A. – Une compétence liée à la qualité de propriétaire

A défaut d’acte formalisant le retour de la place Antonin Poncet dans le patrimoine de la ville de Lyon, la communauté urbaine en est demeurée propriétaire et « à ce titre, (…) est restée compétente pour délivrer des autorisations d’occupation temporaires comportant emprise ».

La Cour reprend ici la distinction classique, consacrée notamment dans l’arrêt du Conseil d’Etat du 14 juin 1972, Elkoubi, entre les permis de stationnement, occupations privatives du domaine public sans emprise au sol, et les permissions de voirie, qui impliquent l’exécution de travaux pour modifier l’assiette du domaine public.

Alors que l’autorité compétente pour délivrer des permis de stationnement est celle qui exerce la police de l’ordre public sur le bien considéré, concernant les permissions de voirie, c’est l’autorité chargée de la police de la conservation, c’est-à-dire en principe la personne publique propriétaire, qui peut les accorder.

La délivrance d’une AOT avec emprise n’est donc pas liée à l’exercice d’une compétence mais est attachée au droit de propriété. Il s’agit là-encore d’une solution traditionnellement admise par la jurisprudence. Ainsi, dans l’arrêt du 23 octobre 1968, Consorts Brun, le Conseil d’Etat avait-il reconnu le département de la Seine compétent pour accorder une AOT en vue de l’installation d’un buffet-restaurant dans un palais de justice dont il était propriétaire, alors même que le palais était affecté au service public étatique de la justice.

B. – Une occupation sans occupant ou la violation de l’obligation de conservation du domaine public

La Cour administrative d’appel de Lyon reprend enfin le considérant classique consacré par l’arrêt du Conseil d’Etat du 3 mai 1963, Commune de Saint-Brévin-les-Pins : une AOT ne peut être délivrée que si elle est compatible « avec les usages conformes à la destination du domaine que le public est normalement en droit d’y exercer », ainsi qu’avec l’obligation qu’a l’administration d’assurer la conservation de son domaine public ».

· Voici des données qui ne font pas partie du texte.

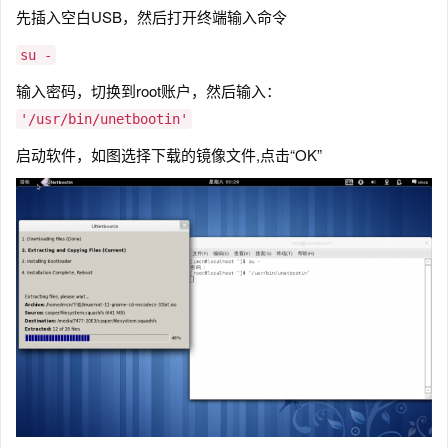
先插入空白USB，然后打开终端输入命令
su -
输入密码，切换到root账户，然后输入：
'/usr/bin/unetbootin'
启动软件，如图选择下载的镜像文件,点击“OK”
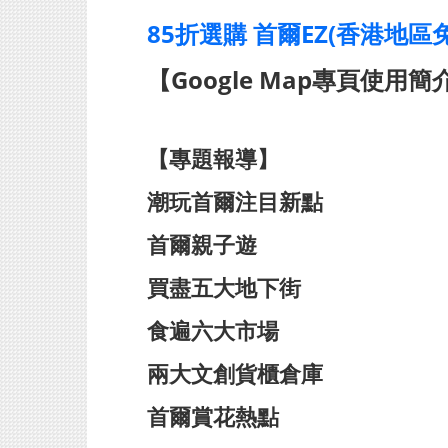
85折選購 首爾EZ(香港地區
【Google Map專頁使用簡
【專題報導】
潮玩首爾注目新點
首爾親子遊
買盡五大地下街
食遍六大市場
兩大文創貨櫃倉庫
首爾賞花熱點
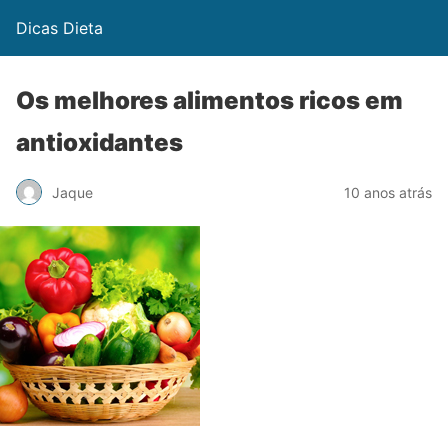
Dicas Dieta
Os melhores alimentos ricos em
antioxidantes
Jaque
10 anos atrás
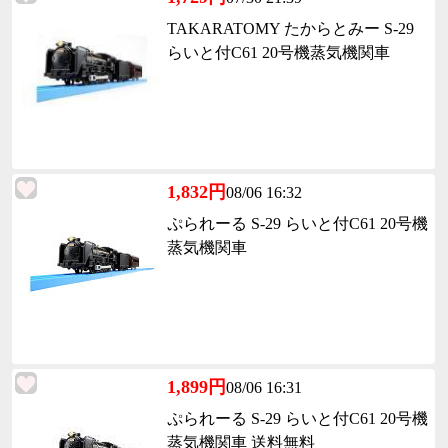
TAKARATOMY たからとみー S-29
らいと付C61 20号機蒸気機関車
1,832円
08/06 16:32
ぷられーる S-29 らいと付C61 20号機
蒸気機関車
1,899円
08/06 16:31
ぷられーる S-29 らいと付C61 20号機
蒸気機関車 送料無料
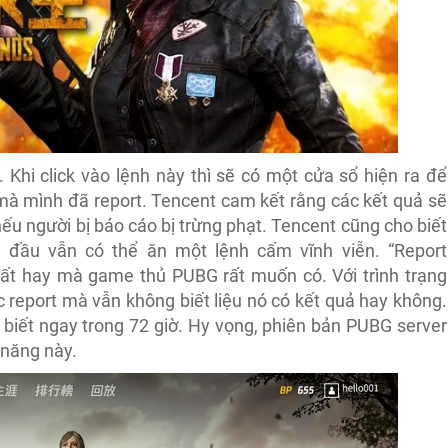
 Khi click vào lệnh này thì sẽ có một cửa sổ hiện ra để
mà mình đã report. Tencent cam kết rằng các kết quả sẽ
ếu người bị báo cáo bị trừng phạt. Tencent cũng cho biết
n đầu vẫn có thể ăn một lệnh cấm vĩnh viễn.
“
Report
rất hay mà game thủ PUBG rất muốn có. Với trình trạng
ục report mà vẫn không biết liệu nó có kết quả hay không.
 biết ngay trong 72 giờ. Hy vọng, phiên bản PUBG server
 năng này.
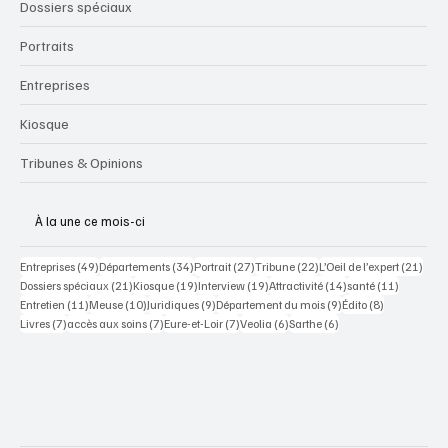
Dossiers spéciaux
Portraits
Entreprises
Kiosque
Tribunes & Opinions
À la une ce mois-ci
49 posts
34 posts
27 posts
22 posts
21 po
Entreprises
(49)
Départements
(34)
Portrait
(27)
Tribune
(22)
L’Oeil de l’expert
(21)
21 posts
19 posts
19 posts
14 posts
11 posts
Dossiers spéciaux
(21)
Kiosque
(19)
Interview
(19)
Attractivité
(14)
santé
(11)
11 posts
10 posts
9 posts
9 posts
8 posts
Entretien
(11)
Meuse
(10)
Juridiques
(9)
Département du mois
(9)
Édito
(8)
7 posts
7 posts
7 posts
6 posts
6 posts
Livres
(7)
accès aux soins
(7)
Eure-et-Loir
(7)
Veolia
(6)
Sarthe
(6)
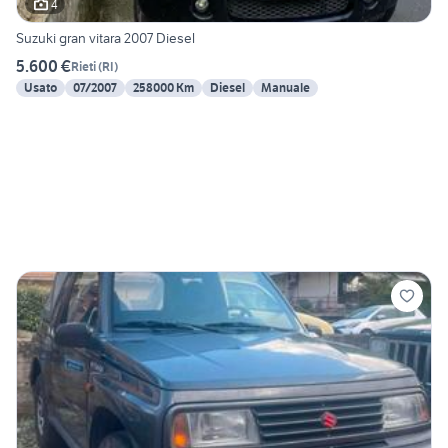
4
Suzuki gran vitara 2007 Diesel
5.600 €
Rieti
(
RI
)
Usato
07/2007
258000 Km
Diesel
Manuale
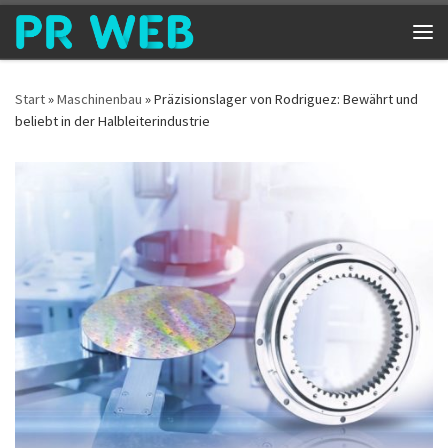
Zum Inhalt springen
Me
Start
»
Maschinenbau
»
Präzisionslager von Rodriguez: Bewährt und
beliebt in der Halbleiterindustrie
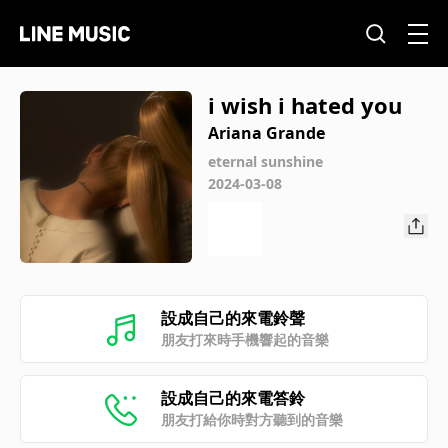
i wish i hated you
Ariana Grande
eternal sunshine
2024-03-08
設成自己的來電鈴聲
朋友打來時手機響起的音樂
設成自己的來電答鈴
朋友打給你時對方聽到的音樂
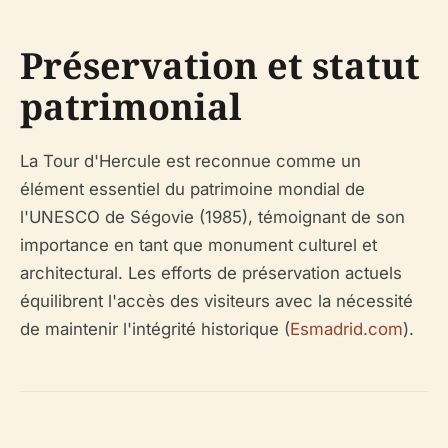
Préservation et statut
patrimonial
La Tour d'Hercule est reconnue comme un
élément essentiel du patrimoine mondial de
l'UNESCO de Ségovie (1985), témoignant de son
importance en tant que monument culturel et
architectural. Les efforts de préservation actuels
équilibrent l'accès des visiteurs avec la nécessité
de maintenir l'intégrité historique (
Esmadrid.com
).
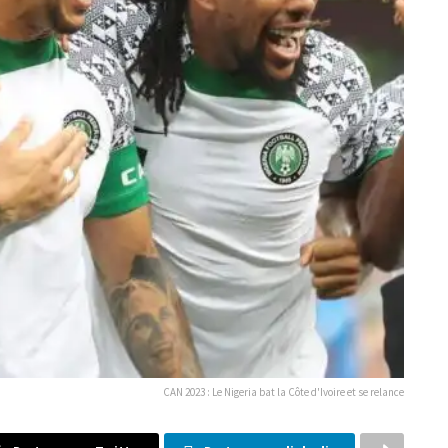
CAN 2023 : Le Nigeria bat la Côte d'Ivoire et se relance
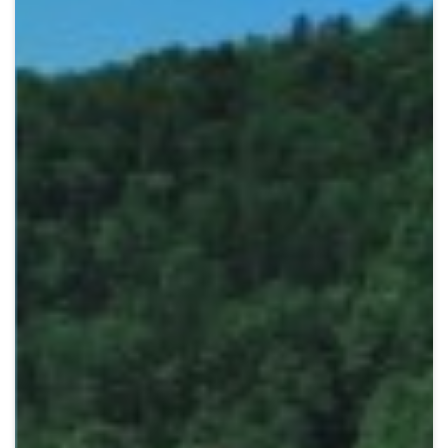
Crypto
Sustainability
Digital payments
BROKERI
TERMENUL ZILEI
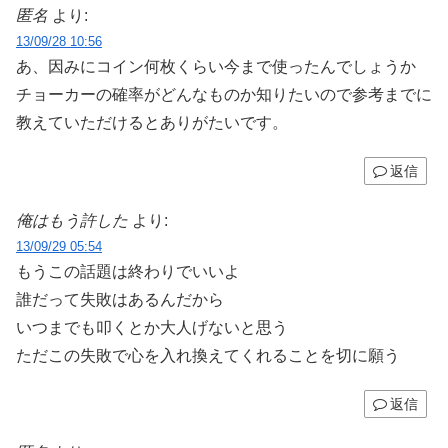
匿名
より:
13/09/28 10:56
あ、因みにコイン何枚くらい今まで使ったんでしょうか
チョーカーの確率がどんなものか知りたいので参考までに
教えていただけるとありがたいです。
返信
俺はもう許した
より:
13/09/29 05:54
もうこの話題は終わりでいいよ
誰だって失敗はあるんだから
いつまでも叩くとか大人げないと思う
ただこの失敗で心を入れ換えてくれることを切に願う
返信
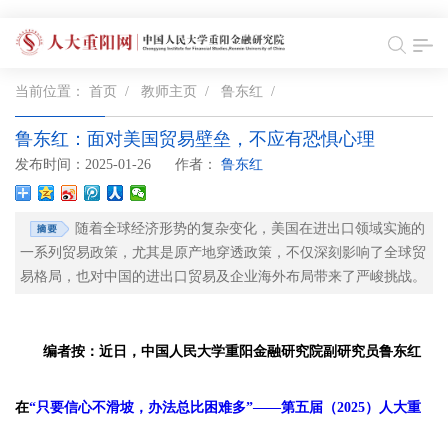
当前位置：
首页
/
教师主页
/
鲁东红
/
鲁东红：面对美国贸易壁垒，不应有恐惧心理
发布时间：2025-01-26
作者：
鲁东红
随着全球经济形势的复杂变化，美国在进出口领域实施的
一系列贸易政策，尤其是原产地穿透政策，不仅深刻影响了全球贸
易格局，也对中国的进出口贸易及企业海外布局带来了严峻挑战。
编者按：近日，中国人民大学重阳金融研究院副研究员鲁东红
在
“只要信心不滑坡，办法总比困难多”——第五届（2025）人大重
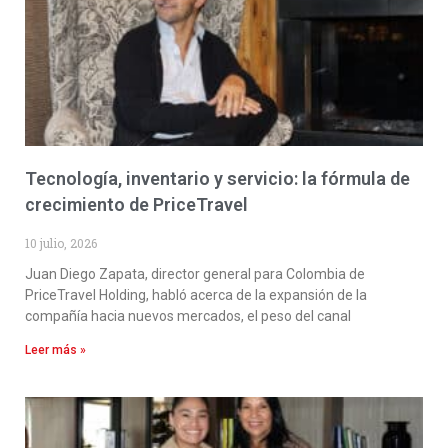
Tecnología, inventario y servicio: la fórmula de
crecimiento de PriceTravel
10 julio, 2026
Juan Diego Zapata, director general para Colombia de
PriceTravel Holding, habló acerca de la expansión de la
compañía hacia nuevos mercados, el peso del canal
Leer más »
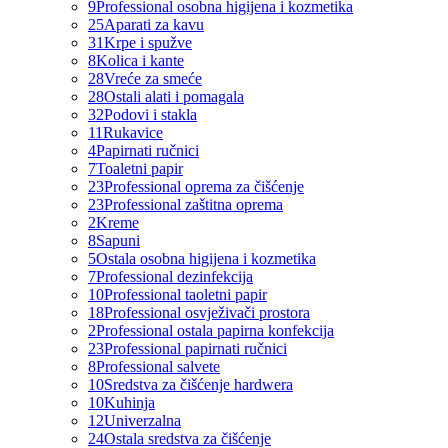
9
Professional osobna higijena i kozmetika
25
Aparati za kavu
31
Krpe i spužve
8
Kolica i kante
28
Vreće za smeće
28
Ostali alati i pomagala
32
Podovi i stakla
11
Rukavice
4
Papirnati ručnici
7
Toaletni papir
23
Professional oprema za čišćenje
23
Professional zaštitna oprema
2
Kreme
8
Sapuni
5
Ostala osobna higijena i kozmetika
7
Professional dezinfekcija
10
Professional taoletni papir
18
Professional osvježivači prostora
2
Professional ostala papirna konfekcija
23
Professional papirnati ručnici
8
Professional salvete
10
Sredstva za čišćenje hardwera
10
Kuhinja
12
Univerzalna
24
Ostala sredstva za čišćenje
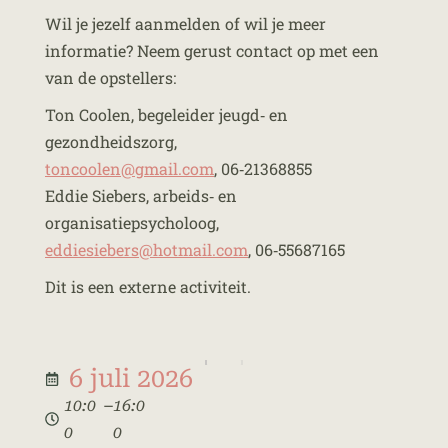
Wil je jezelf aanmelden of wil je meer
informatie? Neem gerust contact op met een
van de opstellers:
Ton Coolen, begeleider jeugd‑ en
gezondheidszorg,
toncoolen@gmail.com
, 06‑21368855
Eddie Siebers, arbeids‑ en
organisatiepsycholoog,
eddiesiebers@hotmail.com
, 06‑55687165
Dit is een externe activiteit.
6 juli 2026
–
10:0
16:0
0
0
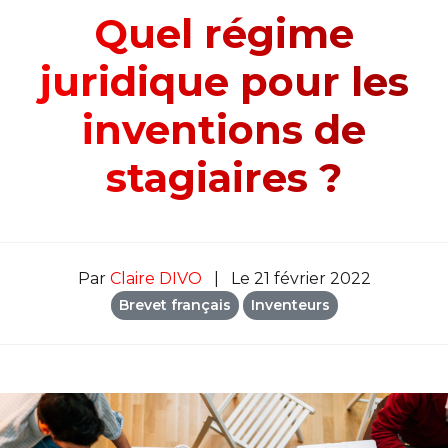
Quel régime
juridique pour les
inventions de
stagiaires ?
Par
Claire DIVO
|
Le 21 février 2022
Brevet français
Inventeurs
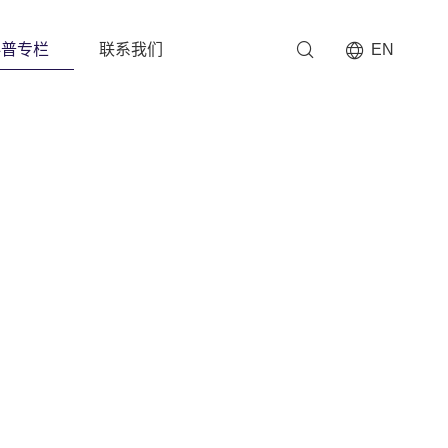
科普专栏
联系我们
EN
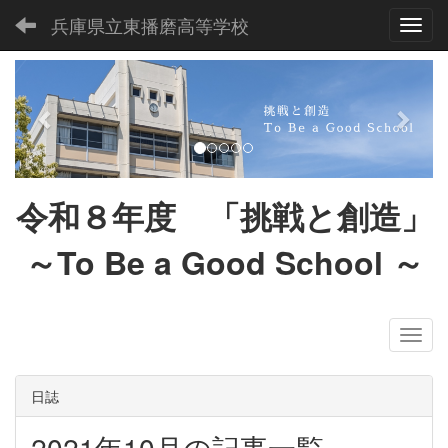
兵庫県立東播磨高等学校
Toggl
p
n
r
e
e
x
v
t
i
令和８
年度 「挑戦と創造」
o
u
～To Be a Good School
～
s
日誌
2021年10月の記事一覧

La Communauté urbaine de Lyon a violé cette dernière obligation en délivrant l’AOT à l’Association pour le mémorial lyonnais du génocide des Arméniens alors même que les statuts de cette dernière prévoyaient sa dissolution juste après la réalisation du monument. Une fois dissoute, l’Association ne pouvait évidemment plus assurer l’entretien, la propreté, la sécurité et la responsabilité concernant le monument. On se retrouve dans le cas singulier d’une occupation sans occupant.

De prime abord, la décision de la Cour peut paraître relativement sévère car la délivrance de l’AOT, nécessairement « précaire et révocable » (art. L. 2122-3 CGPPP) ne portait pas atteinte en elle-même à l’intégrité du domaine public. A la dissolution de l’association, l’administration disposait des moyens juridiques nécessaires pour protéger le domaine public : elle aurait pu exiger la démolition du mémorial, ce qui était politiquement très délicat, ou bien reprendre le monument sans indemnité et supporter alors les frais de son entretien. La Cour aurait donc pu très bien considérer qu’en ne s’opposant pas à l’existence du monument, la communauté urbaine en était devenue propriétaire.

En réalité, l’annulation de l’autorisation d’occupation du domaine public, telle qu’elle est motivée par les juges d’appel, revient à considérer la communauté urbaine propriétaire du monument, par voie d’accession (art. 552 Code civil) : déjà propriétaire de la place, elle possède aussi ce qui est situé dessus. L’essentiel est que la Cour n’a pas été jusqu’à considérer que le mémorial, par ses dimensions et son aspect esthétique, n’était pas compatible avec l’affectation à l’utilité publique de la place Antonin Poncet. Elle refuserait donc très probablement d’enjoindre sa démolition, si des requérants venaient à le lui demander.

Ainsi l’arrêt rendu le 28 décembre 2010 ne fragilise-t-il pas réellement l’existence du monument.